Educational programming should include functional, adaptive skills in addition to academic, social, and communicative targets. Developing and practicing routines for daily activities, such as mealtime, bedtime, toileting, going to school/work are very important for developing independence. Repetition, predictability, and structure can help to promote more child engagement in daily activities.

3.8 Provide parent training in natural settings

Families may face many different challenges in raising a child with a complex presentation. Helping parents to adopt consistent, adaptive routines, incorporate visual and physical structure into the home, create opportunities for communication and social engagement, prevent problem behaviors, and build independence in self-care are all potential targets of family focused intervention. Several parent education programs exist that could be quite helpful for families of children with dual diagnoses. Examples include Responsive Teaching (Mahoney, Perales, Wiggers, & Herman, 2006), Early Start Denver Model (Rogers & Dawson, 2009), Education and Skills Training Programme for Parents (Brereton & Tonge, 2005), and PLAY Project Home Consultation Program (Solomon, Necheles, Ferch, & Bruckman, 2007).

4. Concluding Comments

In conclusion, phenotypic research is proceeding across several genetic disorders, and variations of the autism phenotype are being described in clinical studies of chromosomal conditions, such as Down syndrome, X-linked conditions, such as fragile X syndrome, and several relatively rare, but disabling disorders, such as tuberous sclerosis, Cornelia de Lange syndrome, and Angelman syndrome. Research concerning the co-occurrence of ASD and specific genetic conditions may inform our understanding of the neurobiology of developmental disorders, and may provide important clues for prevention and intervention.

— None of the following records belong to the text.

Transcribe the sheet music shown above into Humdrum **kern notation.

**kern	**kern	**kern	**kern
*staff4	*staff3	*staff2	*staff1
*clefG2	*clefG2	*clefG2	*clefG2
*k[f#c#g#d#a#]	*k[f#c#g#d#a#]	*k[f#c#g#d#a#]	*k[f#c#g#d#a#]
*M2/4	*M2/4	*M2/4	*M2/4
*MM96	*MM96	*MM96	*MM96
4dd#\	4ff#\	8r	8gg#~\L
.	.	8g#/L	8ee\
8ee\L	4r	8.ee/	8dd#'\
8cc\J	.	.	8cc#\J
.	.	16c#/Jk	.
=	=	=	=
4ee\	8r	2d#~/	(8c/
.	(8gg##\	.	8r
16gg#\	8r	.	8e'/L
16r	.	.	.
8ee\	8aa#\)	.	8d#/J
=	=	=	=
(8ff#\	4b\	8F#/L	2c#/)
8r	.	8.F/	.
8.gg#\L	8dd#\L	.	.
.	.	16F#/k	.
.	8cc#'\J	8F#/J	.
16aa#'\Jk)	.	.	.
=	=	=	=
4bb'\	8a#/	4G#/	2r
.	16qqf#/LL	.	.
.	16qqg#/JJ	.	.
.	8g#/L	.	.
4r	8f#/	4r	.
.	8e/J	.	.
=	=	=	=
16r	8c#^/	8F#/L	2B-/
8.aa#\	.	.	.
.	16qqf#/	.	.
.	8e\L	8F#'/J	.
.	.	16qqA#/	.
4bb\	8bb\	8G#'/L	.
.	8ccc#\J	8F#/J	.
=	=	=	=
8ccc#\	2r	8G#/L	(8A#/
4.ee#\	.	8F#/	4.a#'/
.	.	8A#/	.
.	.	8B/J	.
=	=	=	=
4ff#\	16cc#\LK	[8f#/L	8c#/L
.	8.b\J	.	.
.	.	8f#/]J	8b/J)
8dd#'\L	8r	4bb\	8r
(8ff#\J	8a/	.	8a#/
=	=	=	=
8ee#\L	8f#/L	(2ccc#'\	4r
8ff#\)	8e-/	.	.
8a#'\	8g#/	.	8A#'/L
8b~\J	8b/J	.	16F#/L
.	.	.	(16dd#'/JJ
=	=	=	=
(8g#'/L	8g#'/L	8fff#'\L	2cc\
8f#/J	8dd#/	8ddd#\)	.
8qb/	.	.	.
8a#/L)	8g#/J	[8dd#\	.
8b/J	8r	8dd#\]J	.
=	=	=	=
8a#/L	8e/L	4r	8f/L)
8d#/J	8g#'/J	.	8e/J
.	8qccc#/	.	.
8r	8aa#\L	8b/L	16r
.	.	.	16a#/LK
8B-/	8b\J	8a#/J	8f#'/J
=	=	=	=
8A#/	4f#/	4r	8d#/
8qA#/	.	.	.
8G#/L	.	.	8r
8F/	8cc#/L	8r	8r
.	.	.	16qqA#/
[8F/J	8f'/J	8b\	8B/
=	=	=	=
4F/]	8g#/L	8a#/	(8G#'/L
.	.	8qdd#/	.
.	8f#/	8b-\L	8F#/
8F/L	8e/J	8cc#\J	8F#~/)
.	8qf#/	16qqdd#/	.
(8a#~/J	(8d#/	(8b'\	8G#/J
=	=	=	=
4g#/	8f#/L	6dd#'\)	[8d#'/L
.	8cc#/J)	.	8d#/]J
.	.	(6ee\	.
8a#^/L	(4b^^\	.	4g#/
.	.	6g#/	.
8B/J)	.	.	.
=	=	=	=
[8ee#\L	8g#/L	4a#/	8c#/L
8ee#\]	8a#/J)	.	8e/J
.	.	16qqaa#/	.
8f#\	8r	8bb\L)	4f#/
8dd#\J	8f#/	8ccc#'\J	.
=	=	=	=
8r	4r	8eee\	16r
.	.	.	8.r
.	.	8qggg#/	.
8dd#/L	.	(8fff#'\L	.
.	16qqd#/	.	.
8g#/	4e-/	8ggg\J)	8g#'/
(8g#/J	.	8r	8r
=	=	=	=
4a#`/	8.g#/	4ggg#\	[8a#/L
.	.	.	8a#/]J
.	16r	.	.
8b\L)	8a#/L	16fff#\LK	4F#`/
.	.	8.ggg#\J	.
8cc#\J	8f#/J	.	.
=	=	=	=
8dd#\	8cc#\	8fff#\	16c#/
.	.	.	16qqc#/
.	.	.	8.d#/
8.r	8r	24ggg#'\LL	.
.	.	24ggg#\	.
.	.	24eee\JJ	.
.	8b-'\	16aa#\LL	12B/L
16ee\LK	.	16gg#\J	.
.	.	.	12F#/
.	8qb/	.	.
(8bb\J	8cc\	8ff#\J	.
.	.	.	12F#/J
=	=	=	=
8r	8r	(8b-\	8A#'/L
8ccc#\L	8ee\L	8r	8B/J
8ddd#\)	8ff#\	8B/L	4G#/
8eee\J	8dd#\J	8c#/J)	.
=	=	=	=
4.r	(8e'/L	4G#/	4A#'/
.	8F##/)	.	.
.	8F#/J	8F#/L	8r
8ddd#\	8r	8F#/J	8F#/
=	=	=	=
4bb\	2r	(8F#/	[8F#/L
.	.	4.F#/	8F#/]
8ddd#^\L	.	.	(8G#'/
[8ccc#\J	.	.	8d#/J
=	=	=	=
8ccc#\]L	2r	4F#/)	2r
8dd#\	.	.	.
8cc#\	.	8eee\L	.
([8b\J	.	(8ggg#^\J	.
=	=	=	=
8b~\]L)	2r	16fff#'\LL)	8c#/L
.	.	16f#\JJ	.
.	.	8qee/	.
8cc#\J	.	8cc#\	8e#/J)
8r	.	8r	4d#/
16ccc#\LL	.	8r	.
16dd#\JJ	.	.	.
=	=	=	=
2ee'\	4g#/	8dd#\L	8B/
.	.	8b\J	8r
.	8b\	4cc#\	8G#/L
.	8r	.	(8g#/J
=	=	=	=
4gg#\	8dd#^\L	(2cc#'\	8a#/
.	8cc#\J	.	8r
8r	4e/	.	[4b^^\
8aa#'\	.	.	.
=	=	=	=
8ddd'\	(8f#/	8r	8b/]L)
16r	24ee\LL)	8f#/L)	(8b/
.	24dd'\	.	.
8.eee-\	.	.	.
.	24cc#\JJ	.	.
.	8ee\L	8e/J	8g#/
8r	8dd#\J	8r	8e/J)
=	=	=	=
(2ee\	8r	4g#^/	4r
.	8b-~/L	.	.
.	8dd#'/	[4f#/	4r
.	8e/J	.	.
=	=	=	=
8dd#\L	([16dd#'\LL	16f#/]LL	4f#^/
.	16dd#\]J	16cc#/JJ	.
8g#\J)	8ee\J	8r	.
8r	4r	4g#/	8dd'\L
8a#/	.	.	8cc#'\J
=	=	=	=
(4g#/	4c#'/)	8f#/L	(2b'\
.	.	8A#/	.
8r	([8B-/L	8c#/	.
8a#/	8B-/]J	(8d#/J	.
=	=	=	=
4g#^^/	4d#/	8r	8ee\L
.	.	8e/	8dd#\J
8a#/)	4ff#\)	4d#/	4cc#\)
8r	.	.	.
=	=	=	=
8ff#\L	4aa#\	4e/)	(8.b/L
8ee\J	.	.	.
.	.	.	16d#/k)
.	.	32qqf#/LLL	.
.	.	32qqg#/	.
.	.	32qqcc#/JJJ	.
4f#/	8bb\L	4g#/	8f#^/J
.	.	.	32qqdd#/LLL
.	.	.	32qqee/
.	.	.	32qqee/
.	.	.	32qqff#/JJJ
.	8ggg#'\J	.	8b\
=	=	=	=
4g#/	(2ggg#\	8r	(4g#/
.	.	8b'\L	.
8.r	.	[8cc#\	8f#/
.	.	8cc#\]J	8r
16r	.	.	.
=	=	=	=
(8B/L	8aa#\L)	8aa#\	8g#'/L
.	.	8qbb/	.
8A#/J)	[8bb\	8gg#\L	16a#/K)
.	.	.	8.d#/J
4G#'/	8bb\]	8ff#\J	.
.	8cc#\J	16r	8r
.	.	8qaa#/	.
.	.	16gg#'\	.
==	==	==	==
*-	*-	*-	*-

Conducting an evaluation for autism symptoms in a person with a known genetic syndrome associated with an intellectual or developmental disability is a challenging clinical endeavor. Approaching the evaluation within a developmental framework, applying evidence-based practices of assessment, and actively involving the family in the process are recommended. Although identification of an additional condition can be very difficult for some families, others report feeling some relief in understanding why their son or daughter seems different from his or her peers with the same genetic condition. More research is needed to evaluate the impact of interventions with complex children; however, identification of an ASD could facilitate delivery of appropriate educational or therapeutic services and may promote adaptive adjustment for family members.

ACKNOWLEDGMENTS

This research was supported in part by grants from the National Center on Birth Defects and Developmental Disabilities, Centers for Disease Control and Prevention, through Cooperative Agreement #RTOI2005-1/2-416 with the Association of University Centers on Disabilities; the Administration on Developmental Disabilities, University Center of Excellence in Developmental Disabilities Education, Research, and Service Grant #90DD0632; and the Maternal and Child Health Bureau, Leadership Education in Neurodevelopmental Disabilities Grant # 5-T73-MC11044-02-00. Dr. Moody's time was supported by the Ruth L. Kirschstein National Research Service Award (NRSA) # MH 08 1409-03. Parents from the DS-Autism Connection, a collaborative effort of the Mile High Down Syndrome Society and the Autism Society of Colorado have influenced our thinking on this topic. We are grateful for their time and insight.

Footnotes

1

With the recent publication of new scoring algorithms for the ADOS, some of the measurement errors may be addressed within the tool; however, further study arc necessary to determine if the revisions contribute to improved specificity of the ADOS in discriminating co-occurring ASD.